The comparison to Oudemans' Sea Serpent from above and then a comparison to Sanderson's model in profile. Unfortunately, Sanderson does not provide a view from above for his composite. Except for the great length of tail allowed by Oudemans, the relative lengths of the head and neck, body and tail are all in the same general comparative proportions. The real differences are in the size and placement of the flippers and in the width of the body. Larkin seems to have exaggerated the relative widths of the neck and back to something approaching caricature. Below is the comparison to my composite model (Final composite, all Longneck sightings worldwide, final average statistics)

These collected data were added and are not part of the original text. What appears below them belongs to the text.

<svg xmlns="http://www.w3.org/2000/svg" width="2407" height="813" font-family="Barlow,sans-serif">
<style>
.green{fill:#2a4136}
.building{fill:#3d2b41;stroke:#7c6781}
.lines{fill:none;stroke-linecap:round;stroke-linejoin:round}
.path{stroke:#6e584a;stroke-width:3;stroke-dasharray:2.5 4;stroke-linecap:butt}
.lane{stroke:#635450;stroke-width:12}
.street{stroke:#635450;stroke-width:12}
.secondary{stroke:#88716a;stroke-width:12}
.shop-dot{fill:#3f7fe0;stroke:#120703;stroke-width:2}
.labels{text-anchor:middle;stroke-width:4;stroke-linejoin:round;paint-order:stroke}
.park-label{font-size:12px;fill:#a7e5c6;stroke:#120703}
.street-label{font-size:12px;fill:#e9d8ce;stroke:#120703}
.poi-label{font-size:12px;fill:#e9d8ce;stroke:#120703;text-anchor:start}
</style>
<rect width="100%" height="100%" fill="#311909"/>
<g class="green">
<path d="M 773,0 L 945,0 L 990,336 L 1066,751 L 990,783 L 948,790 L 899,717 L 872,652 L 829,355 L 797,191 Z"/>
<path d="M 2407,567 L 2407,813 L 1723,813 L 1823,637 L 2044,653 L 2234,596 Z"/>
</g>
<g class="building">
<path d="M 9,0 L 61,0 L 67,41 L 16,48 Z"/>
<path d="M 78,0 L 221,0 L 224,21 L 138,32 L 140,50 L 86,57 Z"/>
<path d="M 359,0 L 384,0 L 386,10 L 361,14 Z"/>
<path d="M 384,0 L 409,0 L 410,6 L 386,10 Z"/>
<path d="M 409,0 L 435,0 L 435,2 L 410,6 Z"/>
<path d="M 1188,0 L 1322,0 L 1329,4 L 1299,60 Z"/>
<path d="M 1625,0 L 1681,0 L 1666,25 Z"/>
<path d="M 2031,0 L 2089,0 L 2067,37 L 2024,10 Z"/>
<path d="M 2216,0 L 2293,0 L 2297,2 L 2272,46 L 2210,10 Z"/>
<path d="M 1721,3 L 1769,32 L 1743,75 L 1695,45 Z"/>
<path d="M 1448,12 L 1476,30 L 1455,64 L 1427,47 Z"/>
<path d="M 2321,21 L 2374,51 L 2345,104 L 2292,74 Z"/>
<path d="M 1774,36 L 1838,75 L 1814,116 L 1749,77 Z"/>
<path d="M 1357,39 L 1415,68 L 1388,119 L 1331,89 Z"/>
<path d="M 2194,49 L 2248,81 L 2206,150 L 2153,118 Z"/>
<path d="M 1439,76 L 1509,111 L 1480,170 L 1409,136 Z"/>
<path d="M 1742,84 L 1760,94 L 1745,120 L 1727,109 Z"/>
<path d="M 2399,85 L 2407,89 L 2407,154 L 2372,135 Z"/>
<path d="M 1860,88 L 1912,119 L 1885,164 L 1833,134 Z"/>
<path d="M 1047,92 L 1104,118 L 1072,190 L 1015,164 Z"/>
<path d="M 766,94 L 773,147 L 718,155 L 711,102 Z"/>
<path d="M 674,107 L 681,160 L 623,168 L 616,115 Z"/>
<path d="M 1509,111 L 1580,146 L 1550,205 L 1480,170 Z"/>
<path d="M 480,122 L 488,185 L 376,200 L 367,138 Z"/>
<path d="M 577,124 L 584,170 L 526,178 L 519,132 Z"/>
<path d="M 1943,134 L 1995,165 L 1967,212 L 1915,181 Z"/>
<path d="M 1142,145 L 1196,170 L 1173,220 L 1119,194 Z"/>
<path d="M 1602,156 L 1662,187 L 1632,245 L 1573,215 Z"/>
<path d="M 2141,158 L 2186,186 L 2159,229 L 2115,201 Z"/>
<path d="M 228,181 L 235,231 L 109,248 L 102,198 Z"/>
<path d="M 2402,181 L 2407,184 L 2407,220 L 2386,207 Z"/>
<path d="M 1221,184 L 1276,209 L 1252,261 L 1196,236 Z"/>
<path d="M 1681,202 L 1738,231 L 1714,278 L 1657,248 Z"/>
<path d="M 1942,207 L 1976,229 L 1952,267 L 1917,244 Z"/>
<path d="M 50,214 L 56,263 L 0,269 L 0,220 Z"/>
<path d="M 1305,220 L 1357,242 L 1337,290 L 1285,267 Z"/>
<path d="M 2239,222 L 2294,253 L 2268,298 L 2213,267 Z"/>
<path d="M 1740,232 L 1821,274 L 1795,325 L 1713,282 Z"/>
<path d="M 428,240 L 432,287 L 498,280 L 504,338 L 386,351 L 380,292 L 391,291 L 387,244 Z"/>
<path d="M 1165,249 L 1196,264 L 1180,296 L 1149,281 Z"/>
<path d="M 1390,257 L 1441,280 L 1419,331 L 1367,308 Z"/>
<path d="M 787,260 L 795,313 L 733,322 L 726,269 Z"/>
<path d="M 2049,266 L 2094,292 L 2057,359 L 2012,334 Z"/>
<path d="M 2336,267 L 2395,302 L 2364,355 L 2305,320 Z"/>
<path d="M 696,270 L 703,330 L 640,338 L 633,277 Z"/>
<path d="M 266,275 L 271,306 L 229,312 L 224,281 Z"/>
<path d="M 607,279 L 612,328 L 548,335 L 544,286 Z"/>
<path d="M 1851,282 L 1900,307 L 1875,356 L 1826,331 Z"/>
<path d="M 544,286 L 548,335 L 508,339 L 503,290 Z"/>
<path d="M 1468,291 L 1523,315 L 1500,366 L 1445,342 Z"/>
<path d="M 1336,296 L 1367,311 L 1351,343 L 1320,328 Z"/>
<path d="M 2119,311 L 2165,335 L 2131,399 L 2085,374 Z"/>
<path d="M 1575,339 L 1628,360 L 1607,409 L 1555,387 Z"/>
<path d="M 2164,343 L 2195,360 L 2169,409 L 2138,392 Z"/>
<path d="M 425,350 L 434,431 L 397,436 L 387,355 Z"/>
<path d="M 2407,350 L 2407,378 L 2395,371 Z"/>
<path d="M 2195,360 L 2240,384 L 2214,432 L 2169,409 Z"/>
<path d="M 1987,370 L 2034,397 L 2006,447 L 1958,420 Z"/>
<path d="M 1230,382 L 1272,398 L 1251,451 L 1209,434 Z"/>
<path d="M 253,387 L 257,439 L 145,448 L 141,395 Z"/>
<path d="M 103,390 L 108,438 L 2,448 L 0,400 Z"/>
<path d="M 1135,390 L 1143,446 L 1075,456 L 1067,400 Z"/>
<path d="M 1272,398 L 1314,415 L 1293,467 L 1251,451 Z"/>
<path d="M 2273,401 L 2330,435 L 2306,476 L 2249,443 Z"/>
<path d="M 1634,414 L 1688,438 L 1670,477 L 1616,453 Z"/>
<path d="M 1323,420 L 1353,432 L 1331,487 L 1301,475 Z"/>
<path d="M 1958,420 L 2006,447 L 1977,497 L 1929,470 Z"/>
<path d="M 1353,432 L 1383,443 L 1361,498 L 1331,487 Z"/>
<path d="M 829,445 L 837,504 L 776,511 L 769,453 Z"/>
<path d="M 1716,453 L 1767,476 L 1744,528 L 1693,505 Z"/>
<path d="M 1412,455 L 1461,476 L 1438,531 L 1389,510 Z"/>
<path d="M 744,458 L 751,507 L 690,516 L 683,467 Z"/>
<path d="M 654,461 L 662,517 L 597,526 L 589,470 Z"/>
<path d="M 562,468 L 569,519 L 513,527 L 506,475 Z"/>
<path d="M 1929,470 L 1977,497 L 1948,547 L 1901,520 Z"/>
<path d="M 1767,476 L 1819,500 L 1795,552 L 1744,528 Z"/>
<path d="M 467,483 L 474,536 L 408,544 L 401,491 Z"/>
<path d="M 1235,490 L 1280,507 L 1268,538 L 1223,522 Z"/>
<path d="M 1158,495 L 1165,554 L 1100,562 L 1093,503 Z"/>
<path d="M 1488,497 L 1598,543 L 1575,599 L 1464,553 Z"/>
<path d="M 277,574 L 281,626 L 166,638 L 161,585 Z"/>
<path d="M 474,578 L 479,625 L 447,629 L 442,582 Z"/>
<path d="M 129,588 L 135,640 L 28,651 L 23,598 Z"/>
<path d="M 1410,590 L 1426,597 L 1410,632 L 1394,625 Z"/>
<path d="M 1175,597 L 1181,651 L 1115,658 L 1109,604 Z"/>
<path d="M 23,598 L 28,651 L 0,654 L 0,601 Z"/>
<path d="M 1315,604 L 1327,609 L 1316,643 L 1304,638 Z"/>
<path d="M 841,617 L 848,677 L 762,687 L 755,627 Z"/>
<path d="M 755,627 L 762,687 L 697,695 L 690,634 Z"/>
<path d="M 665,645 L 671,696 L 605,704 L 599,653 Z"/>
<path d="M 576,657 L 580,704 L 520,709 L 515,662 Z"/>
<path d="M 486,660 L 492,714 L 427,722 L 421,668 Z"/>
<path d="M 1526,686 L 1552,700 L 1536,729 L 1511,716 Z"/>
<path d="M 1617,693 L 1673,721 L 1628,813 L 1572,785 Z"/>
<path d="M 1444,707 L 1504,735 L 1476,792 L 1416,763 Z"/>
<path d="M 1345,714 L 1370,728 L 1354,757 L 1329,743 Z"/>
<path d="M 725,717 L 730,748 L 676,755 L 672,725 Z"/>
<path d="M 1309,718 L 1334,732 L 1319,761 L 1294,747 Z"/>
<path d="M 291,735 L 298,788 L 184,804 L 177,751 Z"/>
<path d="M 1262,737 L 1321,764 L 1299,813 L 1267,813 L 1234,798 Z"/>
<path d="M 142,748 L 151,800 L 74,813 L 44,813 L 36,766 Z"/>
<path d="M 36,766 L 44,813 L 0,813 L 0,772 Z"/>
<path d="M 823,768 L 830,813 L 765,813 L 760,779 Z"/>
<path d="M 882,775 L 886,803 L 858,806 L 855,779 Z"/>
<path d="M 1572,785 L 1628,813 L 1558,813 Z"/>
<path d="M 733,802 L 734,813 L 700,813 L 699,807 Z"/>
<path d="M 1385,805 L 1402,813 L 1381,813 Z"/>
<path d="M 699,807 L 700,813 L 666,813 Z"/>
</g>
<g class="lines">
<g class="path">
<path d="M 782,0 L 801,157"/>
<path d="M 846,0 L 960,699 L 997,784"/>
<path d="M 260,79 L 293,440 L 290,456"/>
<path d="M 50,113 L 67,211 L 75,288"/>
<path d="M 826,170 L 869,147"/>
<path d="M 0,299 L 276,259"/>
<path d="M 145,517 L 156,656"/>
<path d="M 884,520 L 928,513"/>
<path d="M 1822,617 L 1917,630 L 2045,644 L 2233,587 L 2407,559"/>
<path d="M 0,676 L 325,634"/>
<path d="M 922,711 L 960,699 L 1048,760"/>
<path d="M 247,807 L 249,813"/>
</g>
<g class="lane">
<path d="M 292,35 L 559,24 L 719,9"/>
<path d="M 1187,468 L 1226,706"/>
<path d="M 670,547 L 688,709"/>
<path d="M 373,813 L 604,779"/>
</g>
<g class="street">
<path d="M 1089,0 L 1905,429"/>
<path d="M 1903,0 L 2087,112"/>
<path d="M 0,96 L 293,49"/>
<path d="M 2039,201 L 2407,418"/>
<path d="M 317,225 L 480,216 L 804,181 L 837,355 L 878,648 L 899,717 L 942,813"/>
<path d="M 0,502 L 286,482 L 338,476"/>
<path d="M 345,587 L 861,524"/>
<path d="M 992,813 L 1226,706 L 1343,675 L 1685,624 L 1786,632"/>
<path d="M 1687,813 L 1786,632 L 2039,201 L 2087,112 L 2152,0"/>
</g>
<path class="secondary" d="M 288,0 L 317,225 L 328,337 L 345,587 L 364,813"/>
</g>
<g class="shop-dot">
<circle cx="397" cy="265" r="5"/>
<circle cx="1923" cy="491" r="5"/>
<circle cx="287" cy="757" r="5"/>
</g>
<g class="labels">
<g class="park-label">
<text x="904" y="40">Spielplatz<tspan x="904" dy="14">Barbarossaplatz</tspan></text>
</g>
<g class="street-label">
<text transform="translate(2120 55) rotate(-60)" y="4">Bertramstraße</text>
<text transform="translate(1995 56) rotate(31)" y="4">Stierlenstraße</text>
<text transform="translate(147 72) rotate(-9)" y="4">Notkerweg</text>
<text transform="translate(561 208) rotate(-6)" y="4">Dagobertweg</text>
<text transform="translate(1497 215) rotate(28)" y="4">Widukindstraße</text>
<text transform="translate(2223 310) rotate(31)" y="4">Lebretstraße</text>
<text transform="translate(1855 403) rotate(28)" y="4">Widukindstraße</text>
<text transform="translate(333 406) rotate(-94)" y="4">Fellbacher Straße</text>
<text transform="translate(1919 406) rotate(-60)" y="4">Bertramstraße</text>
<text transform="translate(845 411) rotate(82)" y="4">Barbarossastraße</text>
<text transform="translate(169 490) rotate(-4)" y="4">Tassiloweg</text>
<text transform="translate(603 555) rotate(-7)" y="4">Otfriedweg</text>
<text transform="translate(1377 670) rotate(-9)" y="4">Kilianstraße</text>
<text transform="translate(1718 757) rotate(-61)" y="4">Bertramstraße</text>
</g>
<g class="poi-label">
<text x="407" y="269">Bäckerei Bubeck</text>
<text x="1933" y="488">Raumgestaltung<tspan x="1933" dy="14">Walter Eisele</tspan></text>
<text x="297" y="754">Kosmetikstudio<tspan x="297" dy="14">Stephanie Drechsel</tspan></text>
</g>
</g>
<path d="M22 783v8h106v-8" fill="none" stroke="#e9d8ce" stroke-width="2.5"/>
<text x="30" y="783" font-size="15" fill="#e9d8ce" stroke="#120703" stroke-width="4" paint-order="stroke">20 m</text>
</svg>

My composite has been run on this blog before, This time I chose to darken it in, but it seems to have made a problem with the photoshop. Nonetheless the results are similar: longitudinal measures are similar but Larkin has exaggerated his relative widths, and there is an ambiguity about the size and the placement of the limbs. Larkin says he had trouble making the limbs out because of the movement in the water. And because we have made note of another couple of particularly Plesiosaur-shaped Sea Serpents on this blog before, I reproduces them below for further comparison.

The Alvin (Submarine) one below differs somewhat in having a larger head and longer tail than usual, but these might only be false impressions due to poor viewing conditions. I do have one report of what sounds like a legitimate Plesiosaur-Sea-serpent corpse washed ashore and which was reported to me personally, and the witness said it looked like The Alvin Plesiosaur (Charles Berlitz got duplicate documents as stated on my copies)


  1. Are longnecks observed to have tailfins as shown in your composite reconstruction of sightings worldwide? There is possible evidence to suggest that some plesiosaurs had tailfins.

    1. Actually this is something which Heuvelmans pointed out: in order for some "Cadborosaurus" sightings to have included a jagged dorsal surface on the tail necessarily meant the tail's upper edge must be bulged upwards away from the usual tail, which more ordinarily be lying submerged lying flat lower in the water. A vertical tailfin would do it. And when Roy Mackal was considering Plesiosaurs as candidates for the Loch Ness Monster, he counted the possible tailfin as a positive correlation. His composite had included the vertical tailfin also, although very much larger than mine to scale.